The term “curation” has migrated from the physical world of art to the digital domain as we increasingly apply it in the context of our online activities. Content curation is becoming the norm for marketers and publishers as we reuse, remix and recycle text, images and video that have appeared elsewhere on the web. In fact, this blog post, inspired by another post, is in itself an example of content curation.
It looks like the meaning of curation has now moved an inch further, with a debate shaping up about the practice of identity-curation. In a thought-provoking piece for The Wall, Jeremy Garner argues that in our daily social media existence we are actually curating our virtual selves. As netizens, we tinker with our social media profiles, reinventing the way we appear in the eyes of the world, thus becoming our own identity curators. Social media allows us to be selective about the content we post, making choices about who we want to be online.
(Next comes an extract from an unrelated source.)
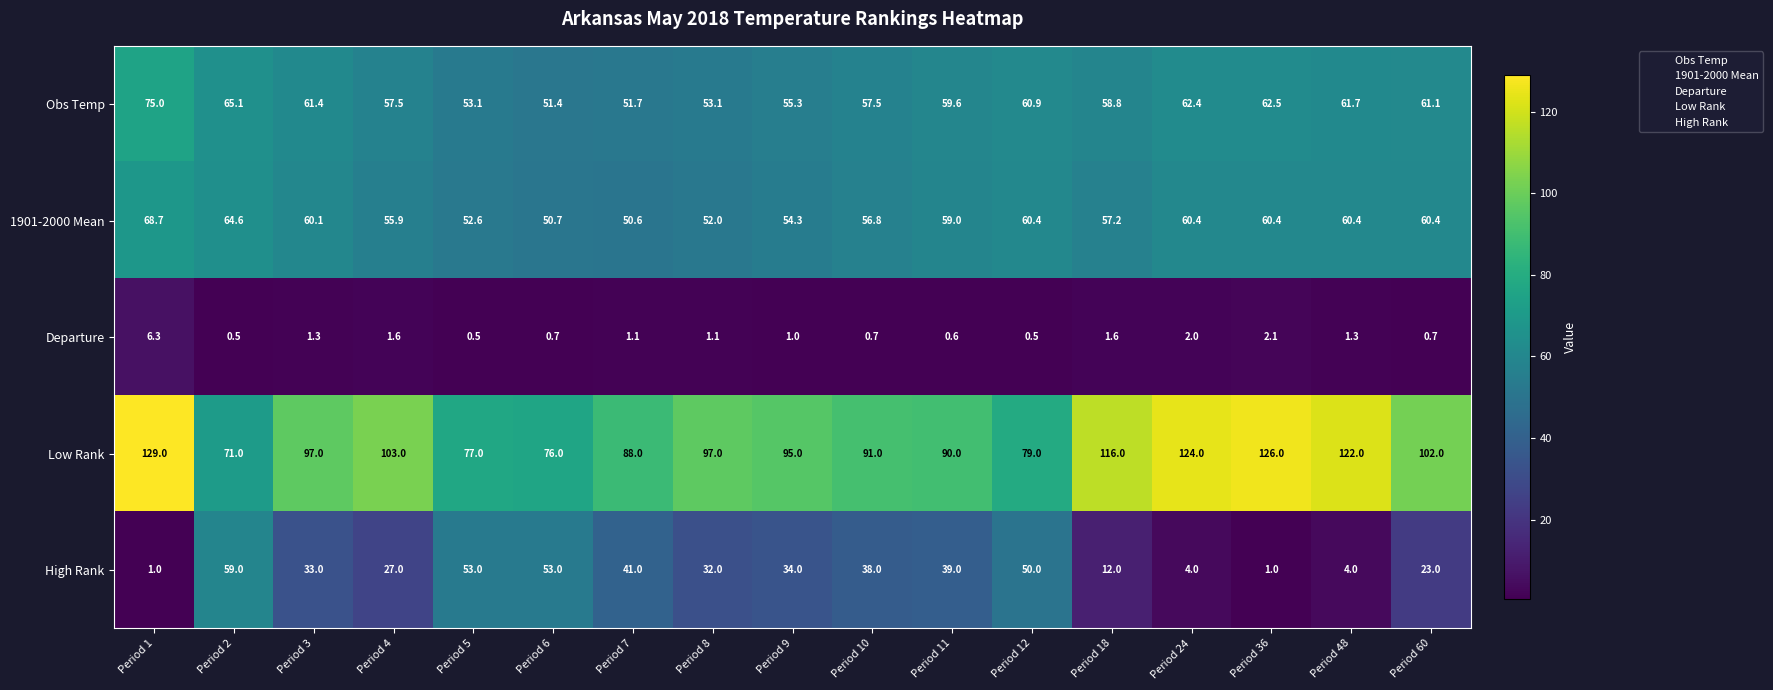

Which series has the largest total across all categories?

Low Rank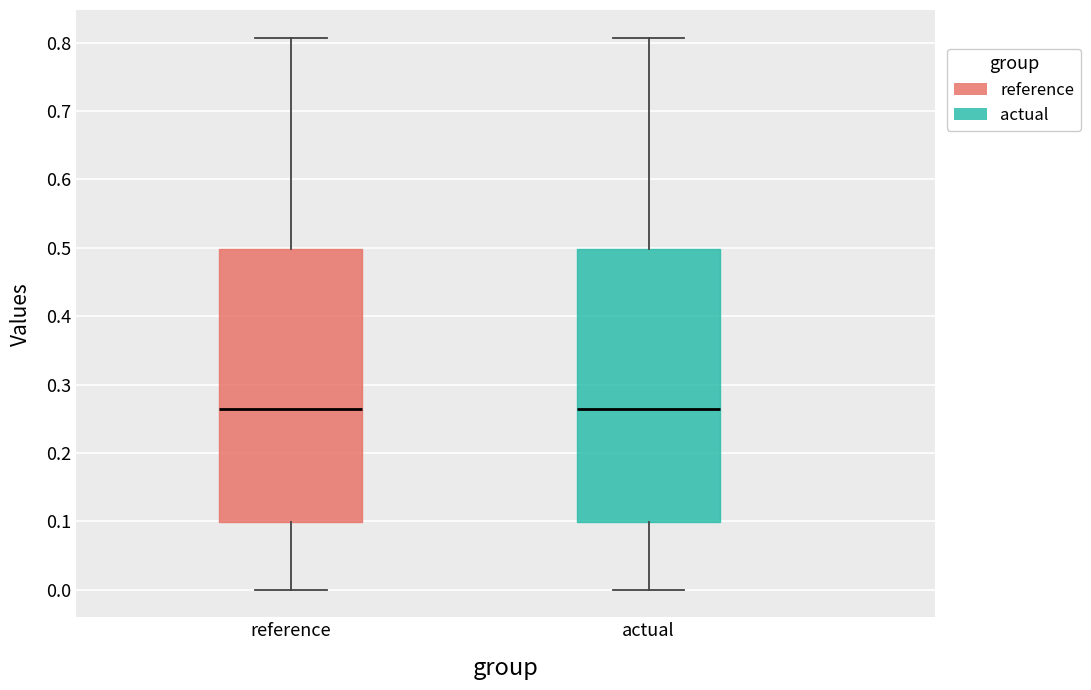

Reading left to right, read every box against the y-axis: the position of its median line, the range the box covers, and the ends of its whiskers. The values are not printed on the chart, so give them approximately, as read against the axis.

reference: median 0.26, box 0.10 to 0.50, whiskers 0.00 to 0.81
actual: median 0.26, box 0.10 to 0.50, whiskers 0.00 to 0.81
Take Facebook’s Timeline, for example. You can decide which life facts to include and which ones to deliberately omit, constantly revisiting and rewriting the virtual “story of your life”, which may or may not be a far cry from the real story. Depending on your inclination, your digital life story could be a distilled version, an exaggerated yarn or pure fiction.
To complicate things even further, Garner writes that our real self and our curated self are almost two separate identities. In face-to-face communication it is easy to read a person instinctively, whereas in the digital world your curated self remains inscrutable as people often project a version of who they want to be:
“The curated self is, to a large extent, able to be controlled, even manipulated. Simply move the building blocks around a bit, or alter them, and the curated self instantly changes too. Altered perceptions will follow.”
The more time we spend in social media, the more likely we are to migrate towards our curated virtual identities, goes on Garner. According to the author, the temptation of self-curation lies in our deep-seated love for story-telling and the fact social media enables us to control the development of the narrative of our own lives:
“Human beings always love a good story, we always have done, and being able to steer the main character (think of each tweet, shared photo, blog entry etc as a new sentence, paragraph or plot twist that drives the narrative further forward) is irresistible.”
So what are your thoughts? Is social media really making us abandon our real selves to live life online? And what are the dangers, if any?